How much salt, butter and MSG? I don’t know. He didn’t say so I’m just going to do everything “to taste.”

Dane Rivera

Quick note, if you’re looking for MSG and can’t find it in the spice aisle, look for the brand Acćent or other “flavor enhancers” and then check the ingredients. You should find that they consist entirely of Monosodium Glutamate and are marketed this way for people who are still afraid of MSG.

If you go to a bougie market like Sprouts or Trader Joes or hit up an Asian market you might find it labeled as MSG, or Ajinomoto.

Dane Rivera

I blended just a bit of salt and MSG together for easy seasoning, I cut the corn cobs into thirds, put them in a bowl and *clears throat* put them in the microwave for 2:30. I’ve got to say: this has to be the least ceremonious I’ve ever felt making anything.

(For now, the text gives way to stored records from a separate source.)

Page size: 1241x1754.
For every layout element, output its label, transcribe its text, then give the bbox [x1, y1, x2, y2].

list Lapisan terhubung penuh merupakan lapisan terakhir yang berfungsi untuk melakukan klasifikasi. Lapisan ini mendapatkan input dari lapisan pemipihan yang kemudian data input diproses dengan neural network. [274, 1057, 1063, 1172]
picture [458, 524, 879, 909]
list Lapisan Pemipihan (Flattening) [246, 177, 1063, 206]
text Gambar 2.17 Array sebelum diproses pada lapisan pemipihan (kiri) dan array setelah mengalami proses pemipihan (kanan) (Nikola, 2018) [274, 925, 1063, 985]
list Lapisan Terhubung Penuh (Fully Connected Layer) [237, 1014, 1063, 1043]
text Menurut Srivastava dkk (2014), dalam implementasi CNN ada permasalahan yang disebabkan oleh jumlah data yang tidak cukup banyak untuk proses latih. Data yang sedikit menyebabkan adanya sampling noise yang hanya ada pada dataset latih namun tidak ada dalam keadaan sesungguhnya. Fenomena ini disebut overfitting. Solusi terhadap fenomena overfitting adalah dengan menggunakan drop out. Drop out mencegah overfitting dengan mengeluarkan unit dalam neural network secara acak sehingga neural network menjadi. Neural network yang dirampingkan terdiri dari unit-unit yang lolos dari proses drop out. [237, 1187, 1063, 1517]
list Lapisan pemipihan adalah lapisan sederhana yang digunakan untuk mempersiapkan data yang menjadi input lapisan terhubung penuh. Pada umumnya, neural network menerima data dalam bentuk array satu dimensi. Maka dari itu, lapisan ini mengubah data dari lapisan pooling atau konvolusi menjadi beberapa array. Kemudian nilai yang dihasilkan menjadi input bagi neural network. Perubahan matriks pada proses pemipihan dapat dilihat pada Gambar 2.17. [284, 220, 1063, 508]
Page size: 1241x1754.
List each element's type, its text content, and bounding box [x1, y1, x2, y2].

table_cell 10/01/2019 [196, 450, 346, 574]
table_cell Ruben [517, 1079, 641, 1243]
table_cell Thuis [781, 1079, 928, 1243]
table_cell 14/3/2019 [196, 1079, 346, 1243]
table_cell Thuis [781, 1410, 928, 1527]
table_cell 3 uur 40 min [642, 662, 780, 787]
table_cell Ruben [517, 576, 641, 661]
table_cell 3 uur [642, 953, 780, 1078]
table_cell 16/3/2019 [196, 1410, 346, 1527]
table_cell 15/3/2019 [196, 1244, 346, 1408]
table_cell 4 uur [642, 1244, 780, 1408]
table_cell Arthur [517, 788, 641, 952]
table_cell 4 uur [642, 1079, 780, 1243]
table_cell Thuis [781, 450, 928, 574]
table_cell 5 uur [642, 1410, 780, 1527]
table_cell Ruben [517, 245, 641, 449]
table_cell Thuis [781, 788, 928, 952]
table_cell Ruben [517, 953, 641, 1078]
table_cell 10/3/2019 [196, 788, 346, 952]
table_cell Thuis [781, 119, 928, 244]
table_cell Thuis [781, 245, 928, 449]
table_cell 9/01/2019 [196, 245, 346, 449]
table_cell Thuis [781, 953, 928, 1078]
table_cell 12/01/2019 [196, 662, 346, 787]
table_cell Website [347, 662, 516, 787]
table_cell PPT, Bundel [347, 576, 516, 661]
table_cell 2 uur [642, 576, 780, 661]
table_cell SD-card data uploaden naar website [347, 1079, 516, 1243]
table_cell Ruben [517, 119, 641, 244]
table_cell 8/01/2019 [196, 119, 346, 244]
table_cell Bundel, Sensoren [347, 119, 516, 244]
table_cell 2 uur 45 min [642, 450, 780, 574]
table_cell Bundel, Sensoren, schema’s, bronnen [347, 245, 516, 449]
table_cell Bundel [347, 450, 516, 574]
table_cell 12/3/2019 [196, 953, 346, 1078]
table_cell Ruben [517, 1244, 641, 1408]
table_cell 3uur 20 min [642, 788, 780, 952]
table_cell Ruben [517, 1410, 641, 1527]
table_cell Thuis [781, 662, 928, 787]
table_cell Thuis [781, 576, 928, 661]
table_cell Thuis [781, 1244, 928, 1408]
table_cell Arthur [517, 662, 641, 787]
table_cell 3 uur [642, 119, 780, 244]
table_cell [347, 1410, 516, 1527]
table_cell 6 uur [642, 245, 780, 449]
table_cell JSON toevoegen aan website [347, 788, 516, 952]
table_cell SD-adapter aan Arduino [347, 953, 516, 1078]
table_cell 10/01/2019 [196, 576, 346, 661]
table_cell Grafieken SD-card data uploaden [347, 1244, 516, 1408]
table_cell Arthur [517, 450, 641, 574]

What does one do as a microwave cooks? Well, I had to take an ominous microwave picture just like Chang.

Dane Rivera

The dish was soon ready; unappetizingly quickly. As I opened the microwave I was greeted with a fragrant wave of corn aroma. It definitely smelled good, but did it taste good? I slathered a cob in butter, sprinkled the MSG salt mixture and gave it an extra Emeril Lagasse-like toss of the seasoning once I’d finished sprinkling — bang!

And the verdict is…

Dane Rivera

Ugly (in technique) but delicious! I was surprised — each kernel of corn was evenly cooked, and the MSG added a savory layer that made you go back bite after bite. It certainly tasted like I had done something more to the corn besides just three simple ingredients. Would it have tasted better if I’d boiled the corn on the stove? I honestly don’t think I would’ve been able to tell the difference. And it was easier than making a cup of ramen which, if you’re wondering, I prepare by boiling water and letting it sit for three minutes. NEVER IN A MICROWAVE.

Here’s the thing about cobs of corn — they aren’t a meal. They’re a side. David Chang’s recipe was easy, fast, and convenient, considering I didn’t have to stand near a stove during summertime as water boiled. For that, I appreciate it. If the stove is full and I’m busy sauteeing onions or putting together a sauce, and need a quick side, best believe I’m going to keep Chang’s preparation in mind. But I’ll be modifying it with some chili powder, or maybe even some curry powder because I’m a born renegade.

Has it opened up my mind to the microwave? Never.

Look, I’m sure these boxy devil devices are just fine and totally don’t scramble your brain. But they also represent so much that went wrong in the American foodway. They gave birth to a massive bloom in the frozen food industry, allowing stores to completely forgo fresh produce.

If I was cooking for others I wouldn’t disclose the heinous act that I’d just committed. Besides, the best way to have corn on the cob is either in the oven or roasted on a fire. Until the microwave is capable of creating those charred kernels that burst with flavor, I’ll continue to look at this contraption sideways.

Still, the nature of Chang’s challenge was, “I dare you to find an easier fresh corn recipe,” and the fact of the matter is that I doubt anyone will.